FWIW, some thoughts on the 2016 presidential election

As I type this (I started writing this at almost 2 am and now I am finishing it at 6:30-ish, realizing the worse has come to pass), I’m watching the cluster-fuck/train-wreck that is the showdown of the presidential election. I was hoping to go to bed about 11 last night. I was hoping and assuming (had the polls had been correct, as I’ll get to in a moment) to be in bed hours ago, satisfied with the inevitable of Hillary Clinton as president-elect. As I type, not so much. Ugh.

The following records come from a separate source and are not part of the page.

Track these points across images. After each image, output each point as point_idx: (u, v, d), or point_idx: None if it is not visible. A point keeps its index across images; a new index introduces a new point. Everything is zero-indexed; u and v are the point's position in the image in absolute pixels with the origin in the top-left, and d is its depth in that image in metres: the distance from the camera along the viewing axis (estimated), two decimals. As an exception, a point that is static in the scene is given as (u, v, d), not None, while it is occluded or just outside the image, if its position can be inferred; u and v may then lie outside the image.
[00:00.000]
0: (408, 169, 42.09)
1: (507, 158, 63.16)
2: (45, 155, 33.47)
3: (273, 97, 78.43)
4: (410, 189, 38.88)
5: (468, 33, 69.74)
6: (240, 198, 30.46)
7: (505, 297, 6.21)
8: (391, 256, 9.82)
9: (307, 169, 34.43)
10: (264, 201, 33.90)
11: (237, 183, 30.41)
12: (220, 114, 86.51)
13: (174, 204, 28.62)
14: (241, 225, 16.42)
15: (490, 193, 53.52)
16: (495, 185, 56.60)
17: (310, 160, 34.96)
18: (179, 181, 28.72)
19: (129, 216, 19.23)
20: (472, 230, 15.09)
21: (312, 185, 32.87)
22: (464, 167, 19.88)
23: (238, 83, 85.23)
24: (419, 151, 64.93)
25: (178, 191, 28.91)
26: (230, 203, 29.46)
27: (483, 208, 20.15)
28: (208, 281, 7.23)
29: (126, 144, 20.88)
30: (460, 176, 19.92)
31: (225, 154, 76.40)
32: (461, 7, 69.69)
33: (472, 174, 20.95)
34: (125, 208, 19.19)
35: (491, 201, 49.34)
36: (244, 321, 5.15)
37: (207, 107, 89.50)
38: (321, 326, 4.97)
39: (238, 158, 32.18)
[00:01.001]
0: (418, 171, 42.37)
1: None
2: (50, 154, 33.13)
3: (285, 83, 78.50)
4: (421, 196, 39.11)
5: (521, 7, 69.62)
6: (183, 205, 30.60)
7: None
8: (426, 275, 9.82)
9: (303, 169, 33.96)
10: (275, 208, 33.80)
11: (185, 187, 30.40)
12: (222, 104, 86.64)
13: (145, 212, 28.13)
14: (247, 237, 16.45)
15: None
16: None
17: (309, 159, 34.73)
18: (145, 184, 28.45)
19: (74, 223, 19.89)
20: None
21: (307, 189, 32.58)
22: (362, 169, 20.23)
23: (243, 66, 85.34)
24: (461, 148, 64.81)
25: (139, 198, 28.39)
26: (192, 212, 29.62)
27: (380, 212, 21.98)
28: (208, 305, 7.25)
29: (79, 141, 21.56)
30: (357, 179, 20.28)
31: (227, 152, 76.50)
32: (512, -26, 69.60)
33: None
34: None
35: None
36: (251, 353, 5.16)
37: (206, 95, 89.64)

So, some thoughts, in no particular order:

  • Fuck the pollsters, fuck the 538s of the world. Fuck all of them. I don’t know what happened, I’m sure we will hear more about it all in the coming days and weeks, and the problems of relying on “big data” alone are clear here. We can and will debate the details, but I will never look at 538 or a similar site and say “hey, they’re predicting a 90% win for Clinton, I guess that’s all good.” These sites are useless. My hope (and expectation, frankly) is they will go out of business, which is what Nate Silver and his smug-assed types deserve. As Mike Murphy (an NBC politico) just put it, “tonight data just kind of died.” Well, where is this data coming from? The data didn’t die as much as the data collectors. Fuck those people.
  • This election result makes too clear that the U.S. is a very very racist and sexist and divided country, even more so than I thought before. Too many white people fear non-white people, and too many Americans (mostly men, I assume) are afraid of the idea of a woman being in charge. And we are a very very dumb country in that we have managed to elect someone with no experience and slogans that make Pedro’s run for student council president seem entirely about him being a policy wonk, someone who bragged about grabbing pussy, someone who is involved in countless lawsuits and is likely to be involved in many many more scandals and messes. This is disturbing.
  • I don’t worry that much about me or my family, but I worry about the people around me. A few hours before I settled in to write this, I wrote about a crazy situation where some African-American students are potentially going to be expelled for conducting a peaceful protest against some hate speech painted on the side of some buildings on campus. I could not believe that this was the path EMU administrators were taking. But now, just a few hours later, this seems like the kind of thing that is going to happen over and over into the foreseeable future.
  • Media and technology matters. Trump won because he understood and used Twitter better than anyone, and he was also able to convince the mainstream media places that it was just fine to call in for interviews and so forth. Journalism wants to be a revered “fourth estate,” and they simultaneously want to make money from the celebrity of Trump. I know they can’t be taken seriously at the same time.
  • There are a ton of “what-ifs” that are interesting yet futile to think about. What if the Republicans had nominated a reasonable candidate, say a Jeb Bush? What if Sanders had actually gone after Hilary on her emails– would Bernie had been the candidate? And would he had won? What if Joe Biden had gotten in and made a run at it? No idea. Anyway, we could go on and on and on.
  • I’m unbelievably proud of my son who has thrown himself into the college Democrats at the University of Michigan. He worked really hard on trying to make a difference here, and I hope he doesn’t stop that. If anything, I hope this result motivates him; it certainly makes me think that I need to get motivated and to be a little less complacent and cynical about how these things work.
  • Hell if I know what’s going to happen next. I want to believe that our political system of checks and balances can prevent the worse and that Trump will govern differently than he ran. I want to believe that we are in for four or more years of what I have described as a “hot mess” of a presidency– scandals and controversies and criticism of Trump from both sides. The left and the likes of me are obviously not going to be happy, but when Trump is unable to fulfill any of his major campaign promises about deporting foreigners or building walls or whatever, the nut-job majority that got him into office in the first place is going to revolt as well.
  • I think I might just go back to bed for a few years.

2 Replies to “FWIW, some thoughts on the 2016 presidential election”

    1. That’s fair in some sense, but you know what? I don’t care. The false confidence all those polls gave the likes of me is unforgivable. I’ll never look at fivethirtyeight again.